Please give the records below again in full, exactly, with the images left out.
________________
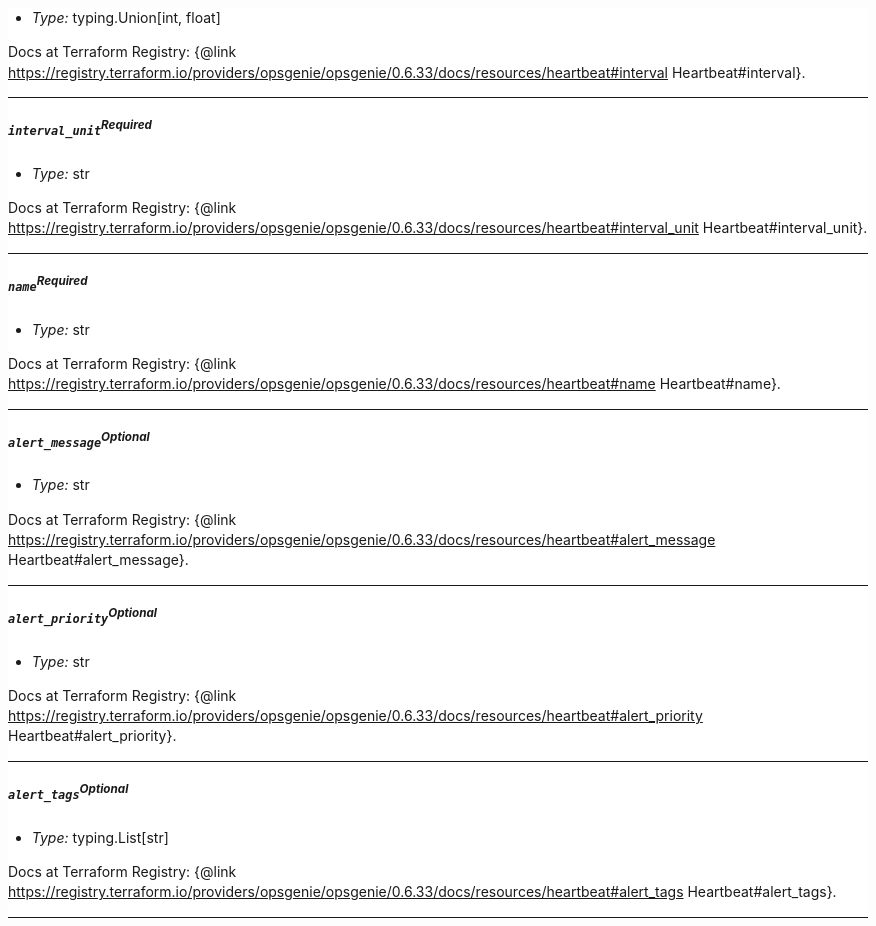 - *Type:* typing.Union[int, float]

Docs at Terraform Registry: {@link https://registry.terraform.io/providers/opsgenie/opsgenie/0.6.33/docs/resources/heartbeat#interval Heartbeat#interval}.

---

##### `interval_unit`<sup>Required</sup> <a name="interval_unit" id="rhizo-co-terraform-provider-opsgenie.heartbeat.Heartbeat.Initializer.parameter.intervalUnit"></a>

- *Type:* str

Docs at Terraform Registry: {@link https://registry.terraform.io/providers/opsgenie/opsgenie/0.6.33/docs/resources/heartbeat#interval_unit Heartbeat#interval_unit}.

---

##### `name`<sup>Required</sup> <a name="name" id="rhizo-co-terraform-provider-opsgenie.heartbeat.Heartbeat.Initializer.parameter.name"></a>

- *Type:* str

Docs at Terraform Registry: {@link https://registry.terraform.io/providers/opsgenie/opsgenie/0.6.33/docs/resources/heartbeat#name Heartbeat#name}.

---

##### `alert_message`<sup>Optional</sup> <a name="alert_message" id="rhizo-co-terraform-provider-opsgenie.heartbeat.Heartbeat.Initializer.parameter.alertMessage"></a>

- *Type:* str

Docs at Terraform Registry: {@link https://registry.terraform.io/providers/opsgenie/opsgenie/0.6.33/docs/resources/heartbeat#alert_message Heartbeat#alert_message}.

---

##### `alert_priority`<sup>Optional</sup> <a name="alert_priority" id="rhizo-co-terraform-provider-opsgenie.heartbeat.Heartbeat.Initializer.parameter.alertPriority"></a>

- *Type:* str

Docs at Terraform Registry: {@link https://registry.terraform.io/providers/opsgenie/opsgenie/0.6.33/docs/resources/heartbeat#alert_priority Heartbeat#alert_priority}.

---

##### `alert_tags`<sup>Optional</sup> <a name="alert_tags" id="rhizo-co-terraform-provider-opsgenie.heartbeat.Heartbeat.Initializer.parameter.alertTags"></a>

- *Type:* typing.List[str]

Docs at Terraform Registry: {@link https://registry.terraform.io/providers/opsgenie/opsgenie/0.6.33/docs/resources/heartbeat#alert_tags Heartbeat#alert_tags}.

---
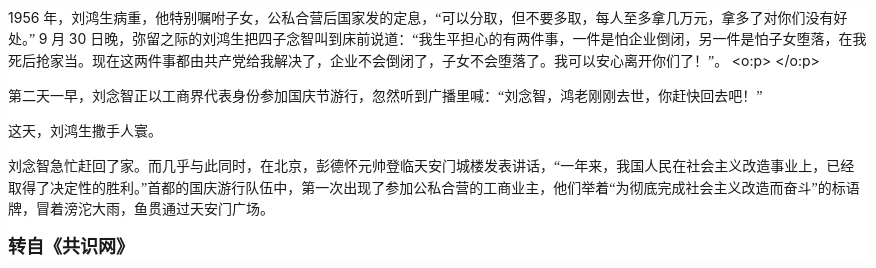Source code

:   1956
  <span lang="ZH-CN" style='font-family:宋体;mso-ascii-font-family:
"Times New Roman";mso-hansi-font-family:"Times New Roman"'>
   年，刘鸿生病重，他特别嘱咐子女，公私合营后国家发的定息，“可以分取，但不要多取，每人至多拿几万元，拿多了对你们没有好处。”
  </span>
  9
  <span lang="ZH-CN" style='font-family:宋体;mso-ascii-font-family:"Times New Roman";
mso-hansi-font-family:"Times New Roman"'>
   月
  </span>
  30
  <span lang="ZH-CN" style='font-family:宋体;mso-ascii-font-family:"Times New Roman";mso-hansi-font-family:
"Times New Roman"'>
   日晚，弥留之际的刘鸿生把四子念智叫到床前说道：“我生平担心的有两件事，一件是怕企业倒闭，另一件是怕子女堕落，在我死后抢家当。现在这两件事都由共产党给我解决了，企业不会倒闭了，子女不会堕落了。我可以安心离开你们了！”。
  </span>
  <o:p>
  </o:p>
 </p>
 <p class="MsoNormal">
  <span lang="ZH-CN" style='font-family:宋体;mso-ascii-font-family:
"Times New Roman";mso-hansi-font-family:"Times New Roman"'>
   第二天一早，刘念智正以工商界代表身份参加国庆节游行，忽然听到广播里喊：“刘念智，鸿老刚刚去世，你赶快回去吧！”
  </span>
  <o:p>
  </o:p>
 </p>
 <p class="MsoNormal">
  <span lang="ZH-CN" style='font-family:宋体;mso-ascii-font-family:
"Times New Roman";mso-hansi-font-family:"Times New Roman"'>
   这天，刘鸿生撒手人寰。
  </span>
  <o:p>
  </o:p>
 </p>
 <p class="MsoNormal">
  <span lang="ZH-CN" style='font-family:宋体;mso-ascii-font-family:
"Times New Roman";mso-hansi-font-family:"Times New Roman"'>
   刘念智急忙赶回了家。而几乎与此同时，在北京，彭德怀元帅登临天安门城楼发表讲话，“一年来，我国人民在社会主义改造事业上，已经取得了决定性的胜利。”首都的国庆游行队伍中，第一次出现了参加公私合营的工商业主，他们举着“为彻底完成社会主义改造而奋斗”的标语牌，冒着滂沱大雨，鱼贯通过天安门广场。
  </span>
  <o:p>
  </o:p>
 </p>
 <p class="MsoNormal">
  <o:p>
   <font size="4">
    <b>
    </b>
   </font>
  </o:p>
 </p>
 <p class="MsoNormal">
  <span lang="ZH-CN" style='font-family:宋体;mso-ascii-font-family:
"Times New Roman";mso-hansi-font-family:"Times New Roman"'>
   <font size="4">
    <b>
     转自《共识网》
    </b>
   </font>
  </span>
  <o:p>
  </o:p>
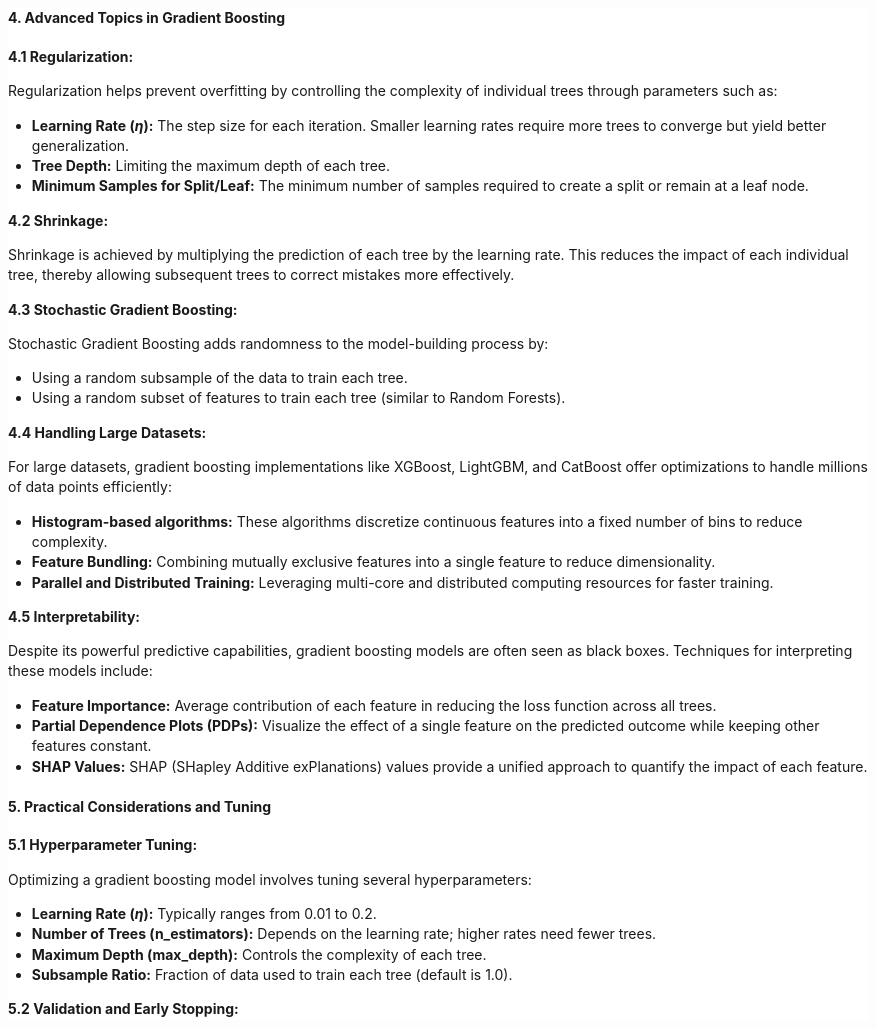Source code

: #### 4. Advanced Topics in Gradient Boosting

**4.1 Regularization:**

Regularization helps prevent overfitting by controlling the complexity of individual trees through parameters such as:
- **Learning Rate ($\eta$):** The step size for each iteration. Smaller learning rates require more trees to converge but yield better generalization.
- **Tree Depth:** Limiting the maximum depth of each tree.
- **Minimum Samples for Split/Leaf:** The minimum number of samples required to create a split or remain at a leaf node.

**4.2 Shrinkage:**

Shrinkage is achieved by multiplying the prediction of each tree by the learning rate. This reduces the impact of each individual tree, thereby allowing subsequent trees to correct mistakes more effectively.

**4.3 Stochastic Gradient Boosting:**

Stochastic Gradient Boosting adds randomness to the model-building process by:
- Using a random subsample of the data to train each tree.
- Using a random subset of features to train each tree (similar to Random Forests).

**4.4 Handling Large Datasets:**

For large datasets, gradient boosting implementations like XGBoost, LightGBM, and CatBoost offer optimizations to handle millions of data points efficiently:
- **Histogram-based algorithms:** These algorithms discretize continuous features into a fixed number of bins to reduce complexity.
- **Feature Bundling:** Combining mutually exclusive features into a single feature to reduce dimensionality.
- **Parallel and Distributed Training:** Leveraging multi-core and distributed computing resources for faster training.

**4.5 Interpretability:**

Despite its powerful predictive capabilities, gradient boosting models are often seen as black boxes. Techniques for interpreting these models include:
- **Feature Importance:** Average contribution of each feature in reducing the loss function across all trees.
- **Partial Dependence Plots (PDPs):** Visualize the effect of a single feature on the predicted outcome while keeping other features constant.
- **SHAP Values:** SHAP (SHapley Additive exPlanations) values provide a unified approach to quantify the impact of each feature.

#### 5. Practical Considerations and Tuning

**5.1 Hyperparameter Tuning:**

Optimizing a gradient boosting model involves tuning several hyperparameters:
- **Learning Rate ($\eta$):** Typically ranges from 0.01 to 0.2.
- **Number of Trees (n_estimators):** Depends on the learning rate; higher rates need fewer trees.
- **Maximum Depth (max_depth):** Controls the complexity of each tree.
- **Subsample Ratio:** Fraction of data used to train each tree (default is 1.0).

**5.2 Validation and Early Stopping:**
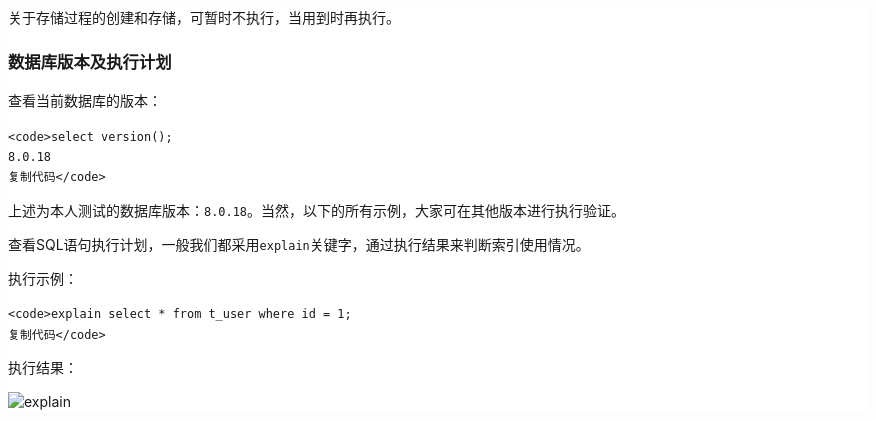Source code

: 





关于存储过程的创建和存储，可暂时不执行，当用到时再执行。







### 数据库版本及执行计划







查看当前数据库的版本：






    
    <code>select version();
    8.0.18
    复制代码</code>







上述为本人测试的数据库版本：`8.0.18`。当然，以下的所有示例，大家可在其他版本进行执行验证。







查看SQL语句执行计划，一般我们都采用`explain`关键字，通过执行结果来判断索引使用情况。







执行示例：






    
    <code>explain select * from t_user where id = 1;
    复制代码</code>







执行结果：





![explain](https://p3-juejin.byteimg.com/tos-cn-i-k3u1fbpfcp/33193f2ea2804a79b327b8a9147af5b0~tplv-k3u1fbpfcp-zoom-in-crop-mark:4536:0:0:0.awebp)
________________
:: Response ::
 - *Type:* typing.Union[int, float]

Docs at Terraform Registry: {@link https://registry.terraform.io/providers/opsgenie/opsgenie/0.6.33/docs/resources/heartbeat#interval Heartbeat#interval}.

---

##### `interval_unit`<sup>Required</sup> <a name="interval_unit" id="rhizo-co-terraform-provider-opsgenie.heartbeat.Heartbeat.Initializer.parameter.intervalUnit"></a>

- *Type:* str

Docs at Terraform Registry: {@link https://registry.terraform.io/providers/opsgenie/opsgenie/0.6.33/docs/resources/heartbeat#interval_unit Heartbeat#interval_unit}.

---

##### `name`<sup>Required</sup> <a name="name" id="rhizo-co-terraform-provider-opsgenie.heartbeat.Heartbeat.Initializer.parameter.name"></a>

- *Type:* str

Docs at Terraform Registry: {@link https://registry.terraform.io/providers/opsgenie/opsgenie/0.6.33/docs/resources/heartbeat#name Heartbeat#name}.

---

##### `alert_message`<sup>Optional</sup> <a name="alert_message" id="rhizo-co-terraform-provider-opsgenie.heartbeat.Heartbeat.Initializer.parameter.alertMessage"></a>

- *Type:* str

Docs at Terraform Registry: {@link https://registry.terraform.io/providers/opsgenie/opsgenie/0.6.33/docs/resources/heartbeat#alert_message Heartbeat#alert_message}.

---

##### `alert_priority`<sup>Optional</sup> <a name="alert_priority" id="rhizo-co-terraform-provider-opsgenie.heartbeat.Heartbeat.Initializer.parameter.alertPriority"></a>

- *Type:* str

Docs at Terraform Registry: {@link https://registry.terraform.io/providers/opsgenie/opsgenie/0.6.33/docs/resources/heartbeat#alert_priority Heartbeat#alert_priority}.

---

##### `alert_tags`<sup>Optional</sup> <a name="alert_tags" id="rhizo-co-terraform-provider-opsgenie.heartbeat.Heartbeat.Initializer.parameter.alertTags"></a>

- *Type:* typing.List[str]

Docs at Terraform Registry: {@link https://registry.terraform.io/providers/opsgenie/opsgenie/0.6.33/docs/resources/heartbeat#alert_tags Heartbeat#alert_tags}.

---
Source code

:   1956
  <span lang="ZH-CN" style='font-family:宋体;mso-ascii-font-family:
"Times New Roman";mso-hansi-font-family:"Times New Roman"'>
   年，刘鸿生病重，他特别嘱咐子女，公私合营后国家发的定息，“可以分取，但不要多取，每人至多拿几万元，拿多了对你们没有好处。”
  </span>
  9
  <span lang="ZH-CN" style='font-family:宋体;mso-ascii-font-family:"Times New Roman";
mso-hansi-font-family:"Times New Roman"'>
   月
  </span>
  30
  <span lang="ZH-CN" style='font-family:宋体;mso-ascii-font-family:"Times New Roman";mso-hansi-font-family:
"Times New Roman"'>
   日晚，弥留之际的刘鸿生把四子念智叫到床前说道：“我生平担心的有两件事，一件是怕企业倒闭，另一件是怕子女堕落，在我死后抢家当。现在这两件事都由共产党给我解决了，企业不会倒闭了，子女不会堕落了。我可以安心离开你们了！”。
  </span>
  <o:p>
  </o:p>
 </p>
 <p class="MsoNormal">
  <span lang="ZH-CN" style='font-family:宋体;mso-ascii-font-family:
"Times New Roman";mso-hansi-font-family:"Times New Roman"'>
   第二天一早，刘念智正以工商界代表身份参加国庆节游行，忽然听到广播里喊：“刘念智，鸿老刚刚去世，你赶快回去吧！”
  </span>
  <o:p>
  </o:p>
 </p>
 <p class="MsoNormal">
  <span lang="ZH-CN" style='font-family:宋体;mso-ascii-font-family:
"Times New Roman";mso-hansi-font-family:"Times New Roman"'>
   这天，刘鸿生撒手人寰。
  </span>
  <o:p>
  </o:p>
 </p>
 <p class="MsoNormal">
  <span lang="ZH-CN" style='font-family:宋体;mso-ascii-font-family:
"Times New Roman";mso-hansi-font-family:"Times New Roman"'>
   刘念智急忙赶回了家。而几乎与此同时，在北京，彭德怀元帅登临天安门城楼发表讲话，“一年来，我国人民在社会主义改造事业上，已经取得了决定性的胜利。”首都的国庆游行队伍中，第一次出现了参加公私合营的工商业主，他们举着“为彻底完成社会主义改造而奋斗”的标语牌，冒着滂沱大雨，鱼贯通过天安门广场。
  </span>
  <o:p>
  </o:p>
 </p>
 <p class="MsoNormal">
  <o:p>
   <font size="4">
    <b>
    </b>
   </font>
  </o:p>
 </p>
 <p class="MsoNormal">
  <span lang="ZH-CN" style='font-family:宋体;mso-ascii-font-family:
"Times New Roman";mso-hansi-font-family:"Times New Roman"'>
   <font size="4">
    <b>
     转自《共识网》
    </b>
   </font>
  </span>
  <o:p>
  </o:p>
Source code

: #### 4. Advanced Topics in Gradient Boosting

**4.1 Regularization:**

Regularization helps prevent overfitting by controlling the complexity of individual trees through parameters such as:
- **Learning Rate ($\eta$):** The step size for each iteration. Smaller learning rates require more trees to converge but yield better generalization.
- **Tree Depth:** Limiting the maximum depth of each tree.
- **Minimum Samples for Split/Leaf:** The minimum number of samples required to create a split or remain at a leaf node.

**4.2 Shrinkage:**

Shrinkage is achieved by multiplying the prediction of each tree by the learning rate. This reduces the impact of each individual tree, thereby allowing subsequent trees to correct mistakes more effectively.

**4.3 Stochastic Gradient Boosting:**

Stochastic Gradient Boosting adds randomness to the model-building process by:
- Using a random subsample of the data to train each tree.
- Using a random subset of features to train each tree (similar to Random Forests).

**4.4 Handling Large Datasets:**

For large datasets, gradient boosting implementations like XGBoost, LightGBM, and CatBoost offer optimizations to handle millions of data points efficiently:
- **Histogram-based algorithms:** These algorithms discretize continuous features into a fixed number of bins to reduce complexity.
- **Feature Bundling:** Combining mutually exclusive features into a single feature to reduce dimensionality.
- **Parallel and Distributed Training:** Leveraging multi-core and distributed computing resources for faster training.

**4.5 Interpretability:**

Despite its powerful predictive capabilities, gradient boosting models are often seen as black boxes. Techniques for interpreting these models include:
- **Feature Importance:** Average contribution of each feature in reducing the loss function across all trees.
- **Partial Dependence Plots (PDPs):** Visualize the effect of a single feature on the predicted outcome while keeping other features constant.
- **SHAP Values:** SHAP (SHapley Additive exPlanations) values provide a unified approach to quantify the impact of each feature.

#### 5. Practical Considerations and Tuning

**5.1 Hyperparameter Tuning:**

Optimizing a gradient boosting model involves tuning several hyperparameters:
- **Learning Rate ($\eta$):** Typically ranges from 0.01 to 0.2.
- **Number of Trees (n_estimators):** Depends on the learning rate; higher rates need fewer trees.
- **Maximum Depth (max_depth):** Controls the complexity of each tree.
- **Subsample Ratio:** Fraction of data used to train each tree (default is 1.0).

**5.2 Validation and Early Stopping:**
Source code

: 





关于存储过程的创建和存储，可暂时不执行，当用到时再执行。







### 数据库版本及执行计划







查看当前数据库的版本：






    
    <code>select version();
    8.0.18
    复制代码</code>







上述为本人测试的数据库版本：`8.0.18`。当然，以下的所有示例，大家可在其他版本进行执行验证。







查看SQL语句执行计划，一般我们都采用`explain`关键字，通过执行结果来判断索引使用情况。







执行示例：






    
    <code>explain select * from t_user where id = 1;
    复制代码</code>







执行结果：





![explain](https://p3-juejin.byteimg.com/tos-cn-i-k3u1fbpfcp/33193f2ea2804a79b327b8a9147af5b0~tplv-k3u1fbpfcp-zoom-in-crop-mark:4536:0:0:0.awebp)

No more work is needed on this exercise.